Open Access Maced J Med Sci. 2016 Jun 15;4(2):253-8

Authors: Stojkovikj J, Zafirova-Ivanovska B, Kaeva B, Anastasova S, Angelovska I, Jovanovski S, Stojkovikj D

Abstract
AIM: The aim of the study was to investigate the prevalence of diabetes mellitus in privies diagnosed chronic obstructive pulmonary disease (COPD) patients with severe and very severe disease, which ware stable.
METHODS: We investigated 100 subjects, all of them smokers, with smoking status >10 years. They were stratified in two groups. It was clinical, randomized, cross sectional study. Besides demographic parameters, functional parameters, BMI, cholesterol, LDL and HDL, and the level of blood sugar was measured.
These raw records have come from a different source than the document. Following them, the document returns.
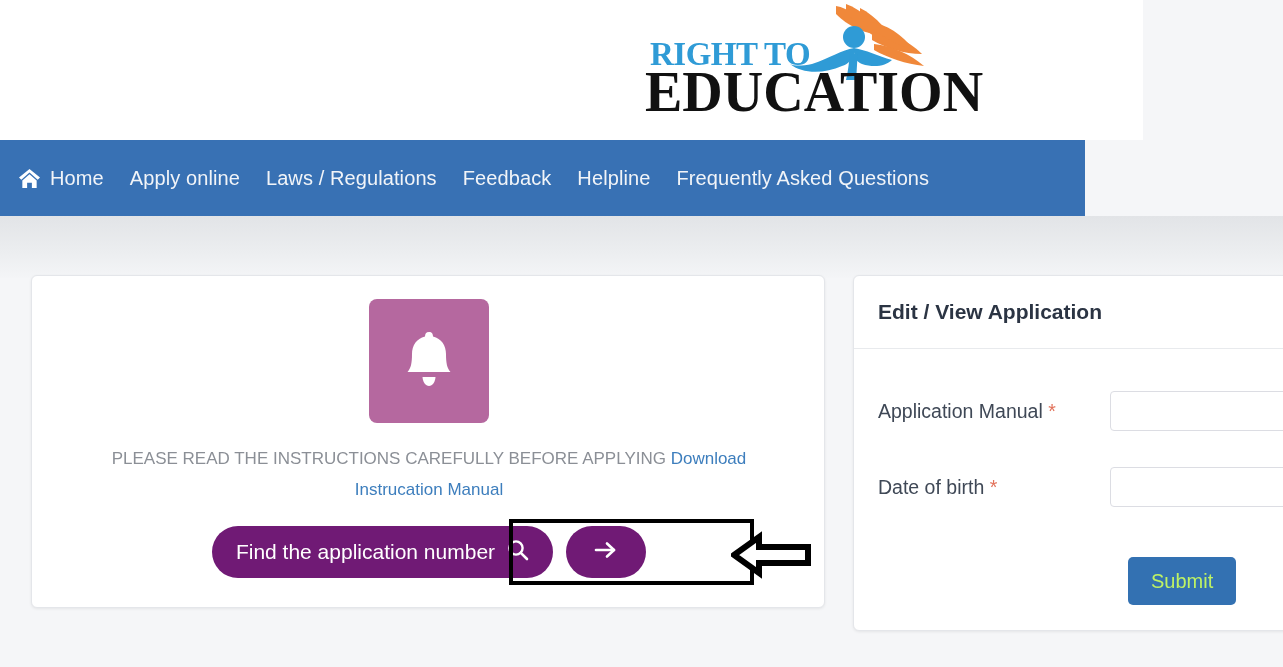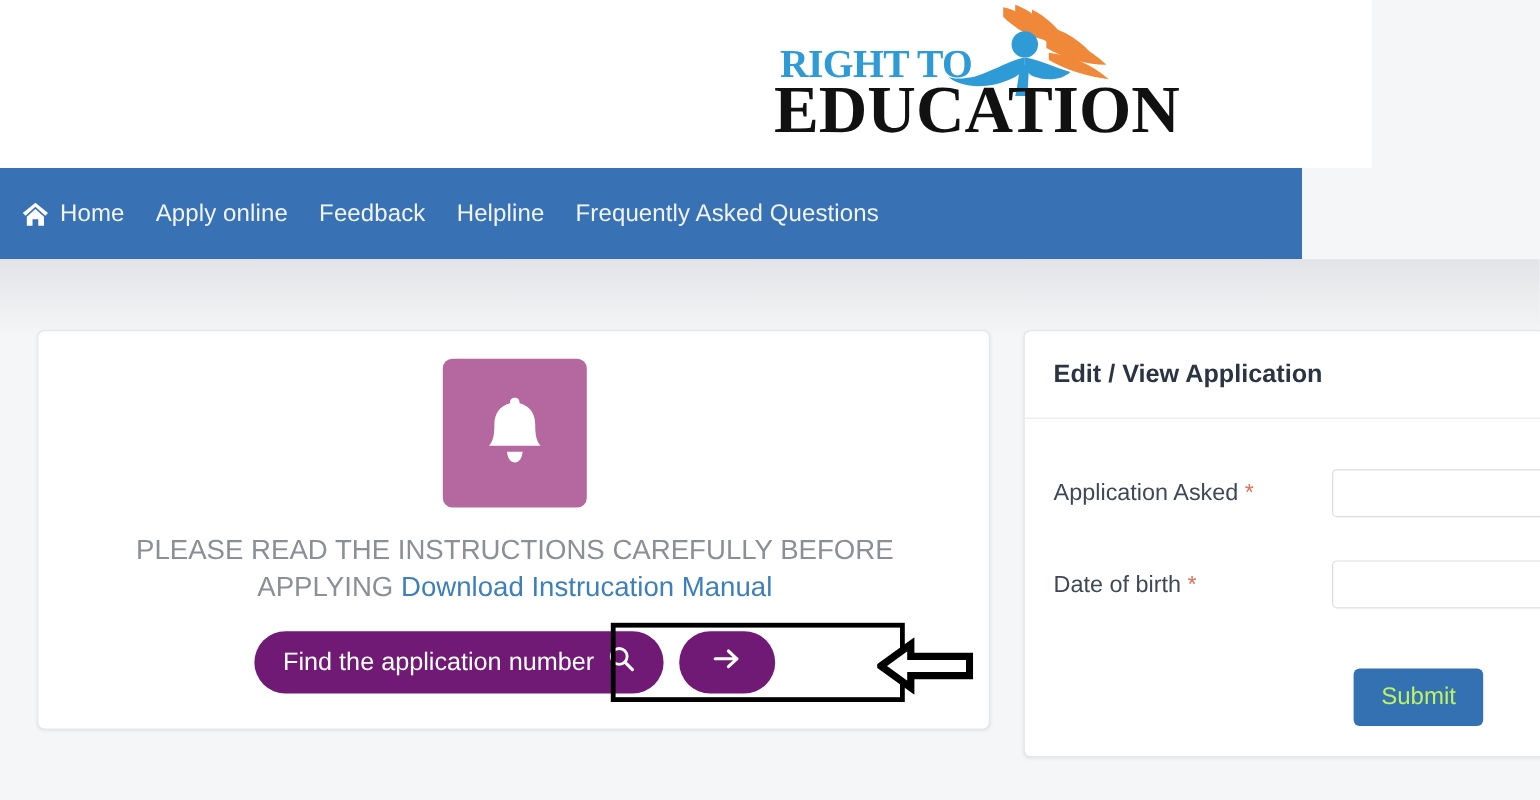--- a/index.html
+++ b/index.html
@@ -115,21 +115,21 @@
   .bell-glyph {
     position: absolute;
     left: 50%; top: 50%;
     transform: translate(-50%, -50%);
   }
   .instructions {
     position: absolute;
     left: 40px; top: 167px;
     width: 714px;
     text-align: center;
-    font-size: 23px;
+    font-size: 17px;
     color: #8b8f96;
     line-height: 31px;
   }
   .instructions .dl-link {
     color: #3d7ebd;
     cursor: pointer;
   }
   .btn-row {
     position: absolute;
     left: 0; top: 250px;
@@ -268,20 +268,23 @@
         <path d="M12 6.5 L19.5 13.2 L19.5 21 L14.5 21 L14.5 15.5 L9.5 15.5 L9.5 21 L4.5 21 L4.5 13.2 Z"></path>
       </svg>
     </span>
     <span>Home</span>
   </div>
 
   <div class="nav-item">
     <span>Apply online</span>
   </div>
 
+  <div class="nav-item">
+    <span>Laws / Regulations</span>
+  </div>
 
   <div class="nav-item">
     <span>Feedback</span>
   </div>
 
   <div class="nav-item">
     <span>Helpline</span>
   </div>
 
   <div class="nav-item">
@@ -341,21 +344,21 @@
 </div>
 
 <div class="card card-right">
 
   <div class="card-head">
     <span class="card-title">Edit / View Application</span>
   </div>
 
   <div class="form-row r1">
     <span class="field-label">
-      <span>Application Asked</span>
+      <span>Application Manual</span>
       <span class="req">*</span>
     </span>
     <input class="text-input" type="text" placeholder="" style="">
   </div>
 
   <div class="form-row r2">
     <span class="field-label">
       <span>Date of birth</span>
       <span class="req">*</span>
     </span>

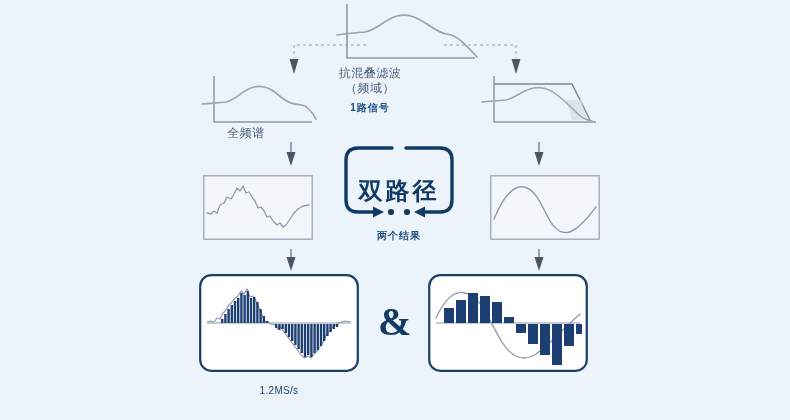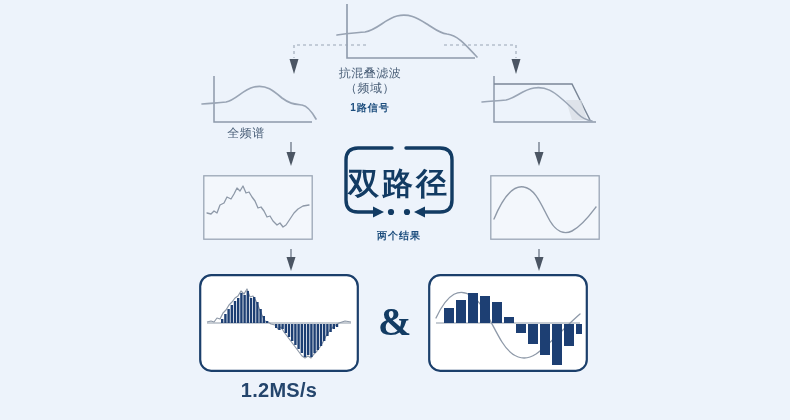--- a/index.html
+++ b/index.html
@@ -22,31 +22,32 @@
     letter-spacing:.5px;
   }
   .cap.mid{
     color:#1d4e7e;
     font-size:10px;
     font-weight:bold;
     letter-spacing:1px;
   }
   .cap.rate{
     color:#24456c;
-    font-size:20px;
-    font-weight:bold;
+    font-size:10px;
+    font-weight:normal;
     letter-spacing:.3px;
   }
   .badgeword{
     position:absolute;
     color:#123b63;
-    font-size:31px;
+    font-size:24px;
     font-weight:bold;
     letter-spacing:3px;
     white-space:nowrap;
+    margin-top:12px;
   }
   .amp{
     position:absolute;
     color:#123b63;
     font-size:40px;
     font-weight:bold;
     font-family:"Liberation Serif","DejaVu Serif",serif;
   }
 </style>
 </head>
RESULTS: The prevalence of diabetes mellitus in our survey in total number of COPD patients with severe and very severe stage was 21%. In the very severe group were recorded significantly higher average values of glycaemia compared with severe group (7.67 ± 3.7 vs. 5.62 ± 0.9, p = 0.018). In the group with severe COPD, it was not confirmed any factor with significant predictive effect on the values of glycaemia. As independent significant factors that affect blood glucose in a group of very severe COPD were confirmed cholesterol (p <0.0001) and HDL (p = 0.018).
CONCLUSION: These results suggest that the presence of the COPD in patients itself is a factor that results in the clinical presentation of diabetes mellitus Type 2.